Polecamy Recenzje Przed premierą Publicystyka Warto zagrać Artykuły PREMIUM
Publicystyka 19 sierpnia 2009, 17:56

autor: Szymon Liebert

Aliens vs Predator - Wrażenia (gamescom 2009)

Jak wygląda życie z perspektywy Obcego? Podczas targów gamescom 2009 twórcy postanowili udzielić odpowiedzi na to pytanie, pokazując fragment rozgrywki z Aliens vs Predator.

Pokaz Aliens vs Predator na tegorocznym gamescomie przypomniał nam kilka scen, które widzieliśmy już na targach E3 2009. Autorzy pokazali fragment rozgrywki poświęcony ludzkiej stronie konfliktu, żeby uwypuklić różnice pomiędzy poszczególnymi kampaniami. Wcielając się w kruchego Marine, otrzymujemy zaawansowane wyposażenie (czyli potężne karabiny) i mnóstwo gadżetów (np. stacjonarne działka). Autorzy przypomnieli, że akcja gry rozgrywa się na planecie kolonialnej 30 lat po wydarzeniach znanych z trzeciego filmu o Obcych. Ludzka technologia jest więc bardziej zaawansowana. Mimo to przez większość czasu żołnierze są na straconej pozycji. Podczas kilkunastu minut spędzonych z ludzkim bohaterem gry oglądamy wielu rekrutów z oddziału okrutnie zabijanych przez Ksenomorfy.

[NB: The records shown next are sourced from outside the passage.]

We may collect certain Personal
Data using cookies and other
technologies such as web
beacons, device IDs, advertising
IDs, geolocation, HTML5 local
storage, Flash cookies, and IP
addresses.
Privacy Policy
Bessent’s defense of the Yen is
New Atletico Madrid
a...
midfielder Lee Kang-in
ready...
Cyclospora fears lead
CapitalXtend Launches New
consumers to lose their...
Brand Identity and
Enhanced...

W pokazanym fragmencie gry bohater przedostaje się przez kolejne korytarze w asyście innych żołnierzy, którzy niestety najczęściej kończą marnie. Autorzy zawarli w grze mnóstwo widowiskowych scen ataków Obcych. W jednej z nich członek oddziału przeciska się obok skrzyń w stronę bohatera, gdy nagle zostaje wciągnięty z powrotem. Chwilę później widzimy, jak inni ludzie, próbujący wspiąć się na kontenery i przedostać w bezpieczne miejsce, są bez skrupułów dziurawieni zabójczym ogonem Ksenomorfa. Nagle zeskakuje on z sufitu i rzuca się na bohatera z impetem. Marine pada na ziemię, po czym odpycha nogami Obcego pod ścianę i wykańcza z broni palnej. Przeciwnicy są znacznie wolniejsi niż kiedyś, ale stanowią zagrożenie po śmierci. Krew Obcych, będąca przecież kwasem, rozlewa się efektownie po ekranie i rani bohatera.

Ludzie dysponują nowocześniejszą bronią, ale to Obcy sąudoskonalonymi przez naturę „maszynami do zabijania”.

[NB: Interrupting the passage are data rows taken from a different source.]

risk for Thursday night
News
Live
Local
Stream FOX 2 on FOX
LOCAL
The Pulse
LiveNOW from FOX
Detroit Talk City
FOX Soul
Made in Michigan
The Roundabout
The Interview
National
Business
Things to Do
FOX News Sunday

Wiemy więc, że Marine będzie miał sporo problemów z Obcymi. Jak wygląda gra z ich perspektywy? To ciekawe, ale podczas pokazu twórcy stwierdzili, że kampania dla tej rasy będzie zdecydowanie najwolniejsza. Marine musi cały czas reagować na to, co się dzieje i prowadzić desperackie potyczki z wrogami. Predator, jak wiemy z poprzednich materiałów, może pozwolić sobie na bardzo bezpośrednie akcje. Tymczasem Obcy, dość wrażliwy na potężną technologię innych ras, musi działać z ukrycia, planować ataki i uważnie obserwować otoczenie. Rozpoczynając prezentację, wyjaśniono podstawowe kwestie dotyczące interfejsu i nowego, bardziej intuicyjnego sterowania najszybszym bohaterem Aliens vs Predator. Jak zwykle może on skakać na duże odległości, wspinać się po ścianach oraz chodzić po sufitach. Co ciekawe, przez cały czas widzimy ciało Obcego, w tym jego majestatyczny ogon i szpony chwytające ściany.

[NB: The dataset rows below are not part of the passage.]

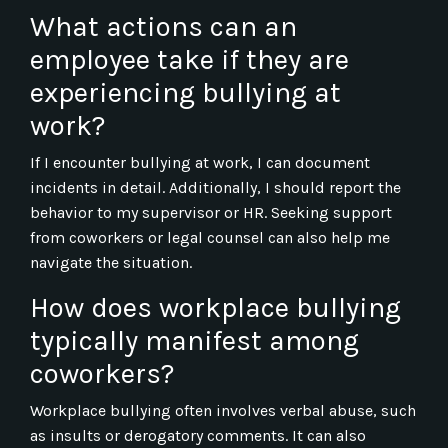
What actions can an
employee take if they are
experiencing bullying at
work?
If I encounter bullying at work, I can document
incidents in detail. Additionally, I should report the
behavior to my supervisor or HR. Seeking support
from coworkers or legal counsel can also help me
navigate the situation.
How does workplace bullying
typically manifest among
coworkers?
Workplace bullying often involves verbal abuse, such
as insults or derogatory comments. It can also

W skórze Ksenomorfa oglądamy świat ze specyficznej, wykrzywionej perspektywy. Wszystko kryje się także za filtrami graficznymi (sepią), które dodatkowo podkreślają wyjątkowość rasy. Tak jak w poprzednim Aliens vs Predator interfejs w przypadku Obcego został dość sprytnie pomyślany. U góry widzimy półkolisty pasek życia, dodatkowo wzbogacony o dyskretny wskaźnik celu misji. Ważny jest także celownik, pokazujący obiekty, z którymi możemy wejść w interakcję oraz ułatwiający orientację w otoczeniu (pozwala określić, gdzie jest podłoga). Samo poruszanie się wydaje się łatwe, szczególnie że teraz wiele operacji wykonujemy, używając trybu focus (aktywowanego lewym triggerem). Dzięki niemu namierzamy przeciwników, ale i pewne wyjątkowe miejsca (jak np. otwór w ścianie) do których możemy błyskawicznie się dostać.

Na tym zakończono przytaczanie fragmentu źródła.